Selected extract:

────────────────

It’s just two politicians from different branches having a disagreement over the meaning of the same set of facts, each not being entirely upfront about their underlying agenda. It’s not personal, it’s just democracy in a system with separation of powers. We’re just confused into thinking it’s personal or a BFD of any kind because you basically have to be in your fifties to have any personal recollection of what normal democracy looks, of looked, like in this country.

And here’s the “hidden agenda” part neither is acknowledging, hidden in plain sight:

“The president has committed only to letting the public see this deal after Congress votes to authorize fast track. At that point, it will be impossible for us to amend the agreement or to block any part of it without tanking the whole TPP. The TPP is basically done,” she said. “If the president is so confident it’s a good deal, he should declassify the text and let people see it before asking Congress to tie its hands on fixing it.”

────────────────

Requirement 1:
Put each line of the camera-annotated photo listing below into a JSON list of strings, one string per line, omitting blank lines. Leave the pictures out of the answer.

Collected data:
────────────────

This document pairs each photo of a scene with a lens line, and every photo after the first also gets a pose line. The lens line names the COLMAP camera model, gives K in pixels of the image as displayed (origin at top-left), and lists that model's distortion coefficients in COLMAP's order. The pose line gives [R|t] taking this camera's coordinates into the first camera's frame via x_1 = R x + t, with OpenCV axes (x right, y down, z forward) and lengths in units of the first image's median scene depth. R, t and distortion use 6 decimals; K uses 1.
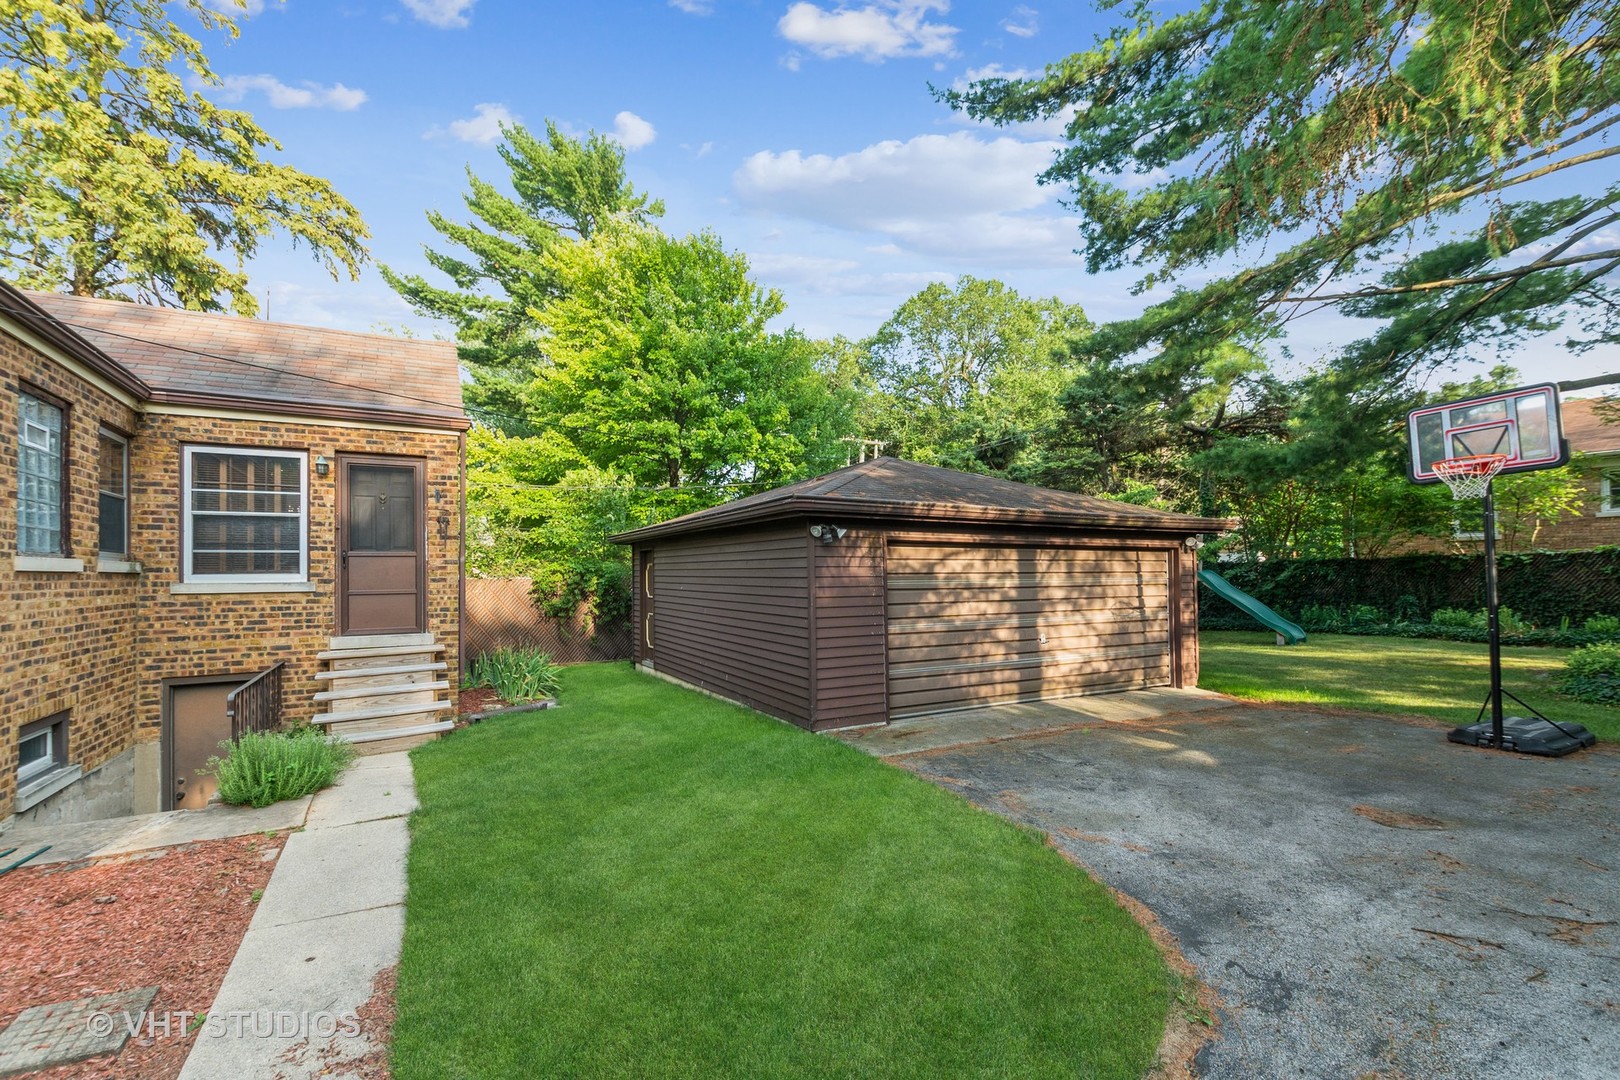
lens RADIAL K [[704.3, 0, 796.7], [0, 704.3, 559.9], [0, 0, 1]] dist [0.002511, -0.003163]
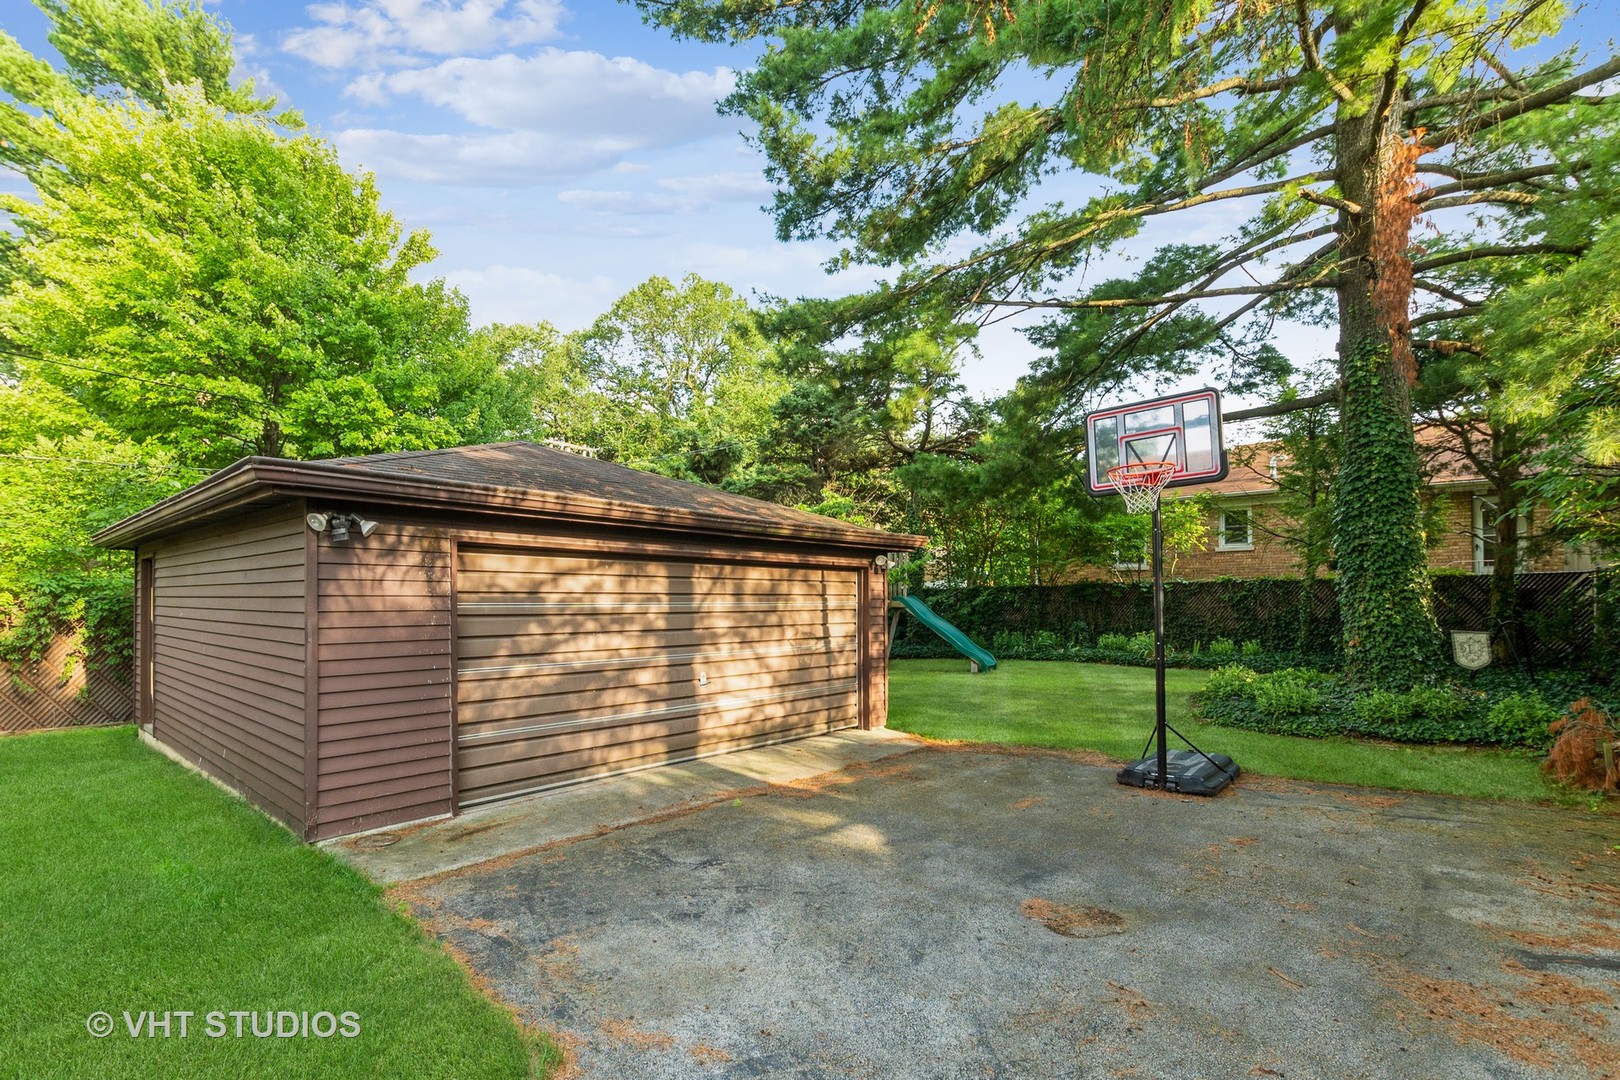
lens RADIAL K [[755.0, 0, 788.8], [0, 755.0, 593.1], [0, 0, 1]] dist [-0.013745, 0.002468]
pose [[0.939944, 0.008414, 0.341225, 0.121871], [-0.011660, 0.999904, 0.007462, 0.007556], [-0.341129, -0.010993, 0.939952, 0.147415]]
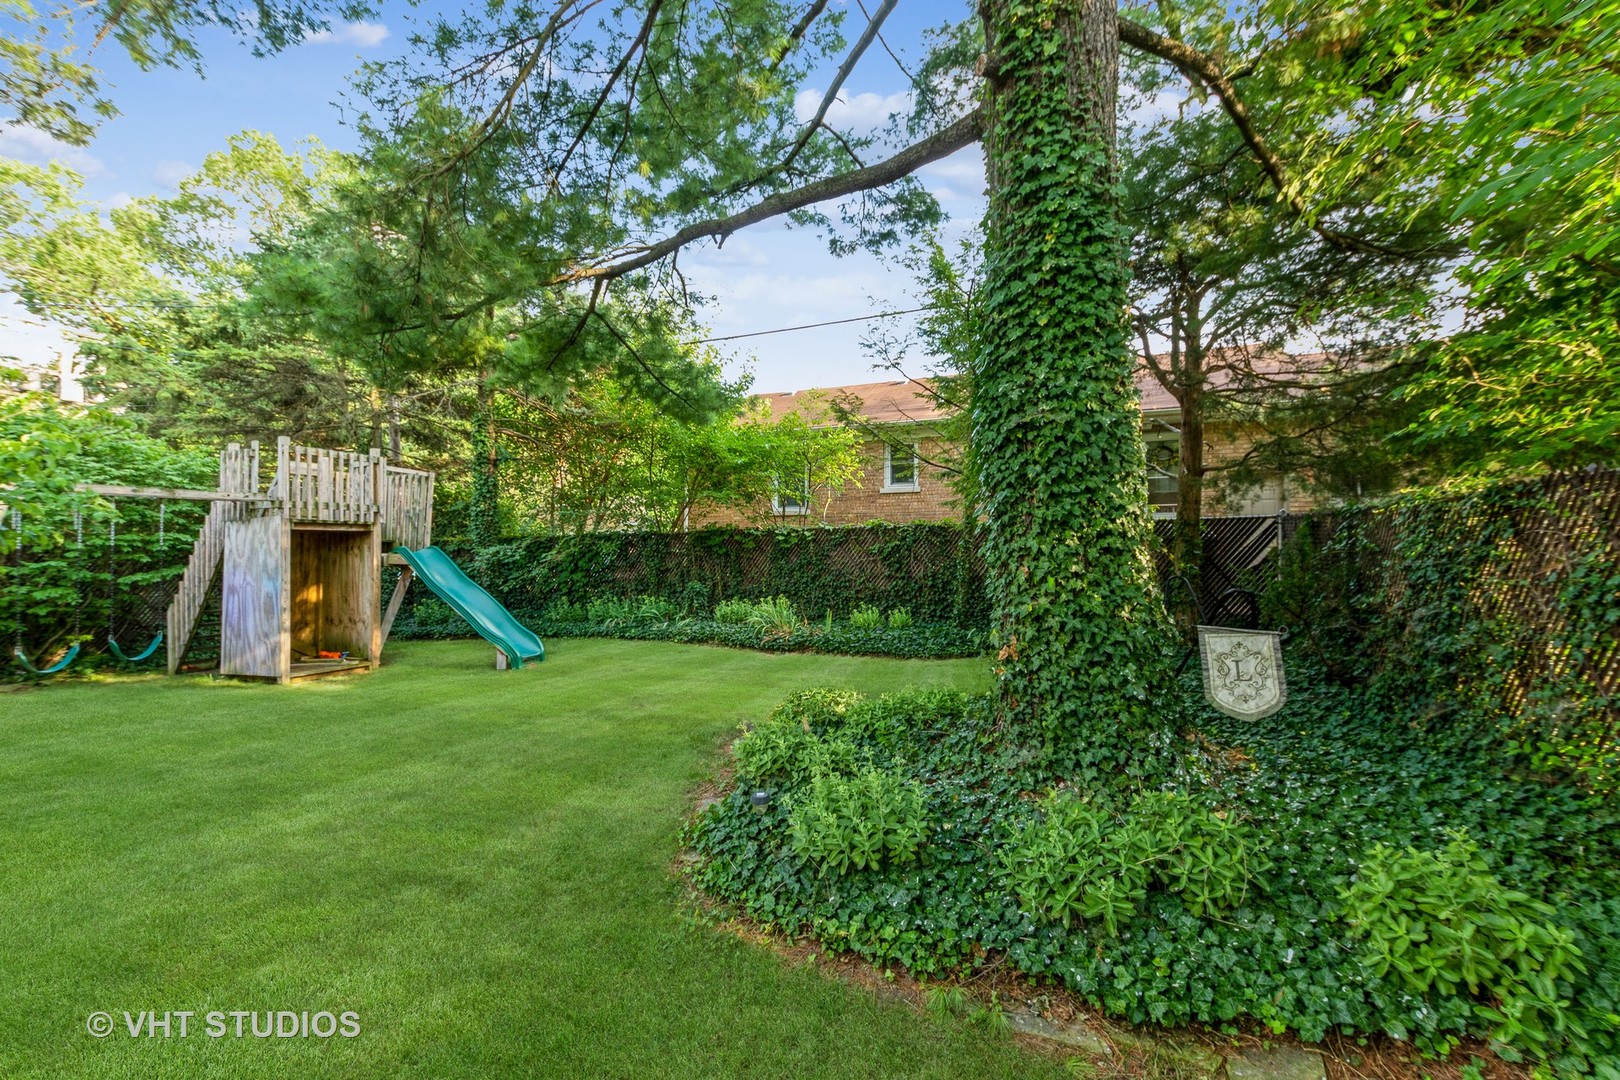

────────────────

Requirement 2:
Output the portion of the commentary on the TPP dispute from "It’s just two" up to and including "in this country.", reproducing it verbatim.

Answer space 1:
[
  "This document pairs each photo of a scene with a lens line, and every photo after the first also gets a pose line. The lens line names the COLMAP camera model, gives K in pixels of the image as displayed (origin at top-left), and lists that model's distortion coefficients in COLMAP's order. The pose line gives [R|t] taking this camera's coordinates into the first camera's frame via x_1 = R x + t, with OpenCV axes (x right, y down, z forward) and lengths in units of the first image's median scene depth. R, t and distortion use 6 decimals; K uses 1.",
  "lens RADIAL K [[704.3, 0, 796.7], [0, 704.3, 559.9], [0, 0, 1]] dist [0.002511, -0.003163]",
  "lens RADIAL K [[755.0, 0, 788.8], [0, 755.0, 593.1], [0, 0, 1]] dist [-0.013745, 0.002468]",
  "pose [[0.939944, 0.008414, 0.341225, 0.121871], [-0.011660, 0.999904, 0.007462, 0.007556], [-0.341129, -0.010993, 0.939952, 0.147415]]"
]

Answer space 2:
It’s just two politicians from different branches having a disagreement over the meaning of the same set of facts, each not being entirely upfront about their underlying agenda. It’s not personal, it’s just democracy in a system with separation of powers. We’re just confused into thinking it’s personal or a BFD of any kind because you basically have to be in your fifties to have any personal recollection of what normal democracy looks, of looked, like in this country.